1. Llegar
Llevaban un par de meses saliendo. A pedido de Butters, nadie más tenía que saber de aquello. No porque le avergonzara estar con él, sino porque las voces corrían rápido y no convenía mucho que sus padres lo supieran. Obviamente, Kenny no tuvo ningún inconveniente con esa condición, es más, le resultaba divertido y excitante el hecho de que fuese un secreto, e incluso se atrevía a devorarle el cuello cuando estaban a solas, solo para escuchar la tenue voz de Stotch diciéndole que tuviese cuidado.
Para el fin de semana que se avecinaba, las cosas tomaron un rumbo más que bueno: el señor y la señora Stotch tenían que ir a visitar a un familiar a los Ángeles y como su muchacho estaba con una fuerte gripe, tuvieron que resignarse a dejarlo en casa, a vigilancia de algún buen vecino. Les costó bastante decidirse por ello, pero como últimamente su hijo estaba más que obediente y fuera de problemas, confiaron plenamente en él y también le repitieron unas cientos de veces cuándo tenía que llamarlos, qué hacer y qué no, etcétera.

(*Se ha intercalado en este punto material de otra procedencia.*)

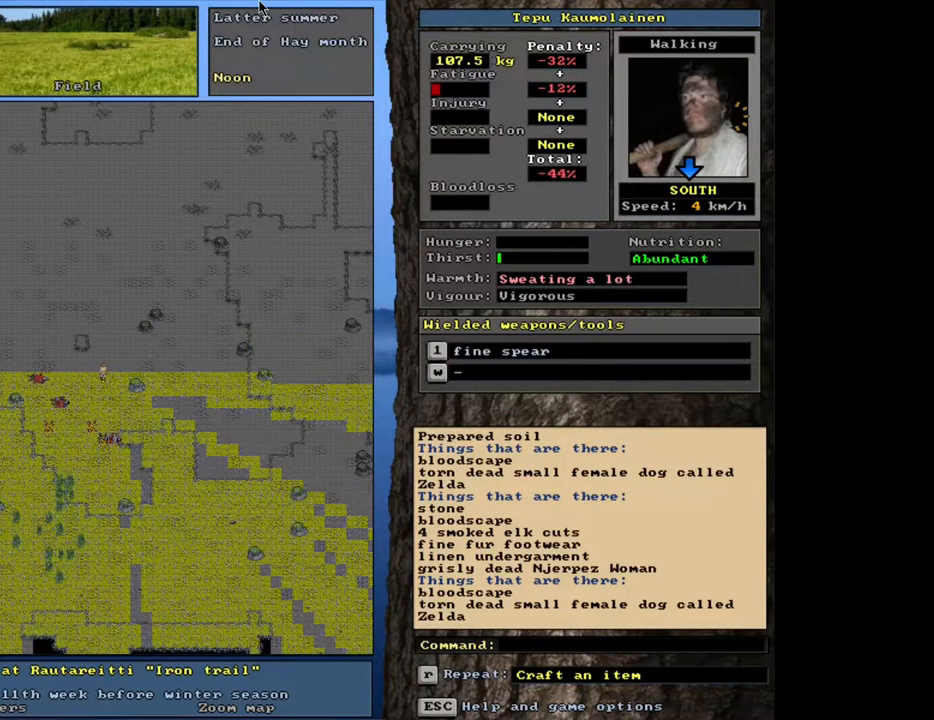
{"keys": ["ctrl_l"], "mouse": [], "events": [[67, "num2", "down"], [150, "num2", "up"], [250, "num3", "down"], [317, "num3", "up"]]}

Lo que ignoraban, era que todo se trataba de un plan muy bien elaborado para que la casa quedara en manos de Butters: Kenny había contraído una gripe muy fuerte la semana anterior y le propuso contagiarlo para que no tuviera que viajar, así tendría la casa para él solo y, si quería, podrían pasar el fin de semana juntos. El pequeño no se negó, y después de haber faltado a todas las clases de la tarde, aprovechando algún solitario rincón para enfermarse mediante mordidas y besos, contrajo gripe justo a tiempo. Lamentablemente Kenny tuvo mala suerte y murió el lunes, su racha de muertes diarias estaba regresando y temía que eso arruinara sus tres días de gloria.
El jueves por la mañana volvió a morir antes de llegar al instituto. Los profesores no se molestaban en calcular sus inasistencias, siempre y cuando se tratase de eso y no de faltar para haraganear. Para los muchachos resultaba absolutamente normal e incluso dejaron de llamar bastardos a todo aquel que le pusiera fin a su vida; todos menos el rubio, que nunca podía evitar sentir un pequeño nudo en el estómago cada vez que algún coche se lo llevaba por delante o le caía algo del cielo, detalle que a McCormick le enternecía mucho.
Llamó a Butters por la noche, para preguntarle a qué hora podría estarse en su casa el viernes. Respondió que a partir de las diez no habría moros en la cosa y, luego de un par de bromas sobre todo lo que le haría, colgó. Kenny realmente no quería arruinar esos tres días, libres de los estrictos señores Stotch, por algo tan corriente como la muerte: resucitar le tomaba su tiempo y además, sabía que incomodaba mucho a su novio.
Por primera vez, estaba actuando como un perfeccionista, incluso había preparado la ropa que llevaría, que si bien no era nueva, procuró que fuera la de mejor estado y más limpia.
No tardó mucho en quedarse dormido, con una pícara sonrisa dibujada en el rostro.
El segundero parecía ir demasiado lento, vio cualquier cosa en la televisión para que el tiempo fuese más rápido, ayudó a su hermana con los deberes, durmió un rato, incluso adelantó el capítulo del libro de aritmética para el examen de la próxima semana. Hasta que finalmente las agujas marcaron quince minutos para las diez.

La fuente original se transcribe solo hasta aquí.